Originally Posted by TPeterson
Actually, if you check their specifications, the HDD manufacturers usually refer to "enterprise level" performance and talk about MTBF "at full duty cycle" whereas they speak of "consumer products" and "low duty-cycle servers" otherwise. Their vanilla PC HDD are not
intended for 24/7 constant R/W activity. You can
get lucky, but a significant fraction of ordinary PC HDD will die well short of a typical 3-5 years of service life in such use. I say why press your luck and
The enterprise level drives you're speaking of are mega expensive and would pretty much never be found in a consumer device (like a Tivo) or in a home PC. Those drives also tend to be pretty noisy and are usually SCSI. We use drives like that in our web servers, database servers, and other production systems at work.
BTW, I don't have a TiVo; if it's really true that they run their HDD 24/7 simply to have "instant on" for the timeshifting of whatever channel happens to be tuned, that's the first truly stupid design decision I've heard of them making.
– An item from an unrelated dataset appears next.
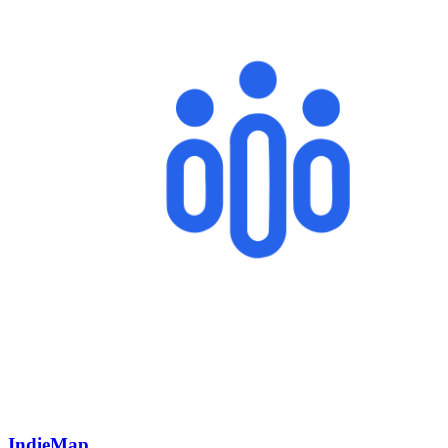
IndieMap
Full time timeshifting is one of the key features that is advertised. It certainly isn't stupid if you happen to come home and find that it happens to be tuned to a show that started within the last half hour that you forgot to record. What might be smarter, however, would be to give the user the choice of always timeshifting or not. IIRC, UltimateTV also had full time timeshifting - not sure about Replay as I've never used one and haven't really paid much attention to them.
P.S.: Even so, the data rates involved in SD-TiVos are so much smaller than for buffering ATSC TS, that the comparison of wear-and-tear is actually specious.
While that statement is true, there's also something called the HD Tivo (which I'm sure you're aware of) that does the same thing the SD Tivo's do but adds HD capability (OTA and Satellite) to the mix. The HD Tivo uses the same basic drives the SD Tivo uses.
The original drive from my 1st HD Tivo is in my desk where I'm typing - it's a Western Digital WD2500BB-55GUA0:
WD = Western Digital
2500 = 250GB
BB = 7200RPM, ATA-100
55 = Vendor code, 55 is presumably Tivo
GU = From what I can find, no one outside of WD knows what this piece of the code is.
A0 = Speculation is that this is either an indicator of quality, or what model revision the drive is.
So the WD2500BB-55GUA0 drive might
be a higher quality version of the standard WD2500BB drive you can buy off the shelf at CompUSA, Best Buy, Circuit City, etc. or it might
be the exact same thing.
What I can say is that I've upgraded the capacity in my Tivo's (we currently have 4 SD Tivo's and 2 HD Tivo's in the house) for the last several years using standard off the shelf 7200 RPM drives from Western Digital and Seagate and have had only 1 drive go bad in that time - and it was actually one of the original 40GB drives that came in one of the SD Tivo's, so none of the "consumer" level drives have failed me yet. The Tivo's came from the factory with 1 drive and all have 2 drives in them.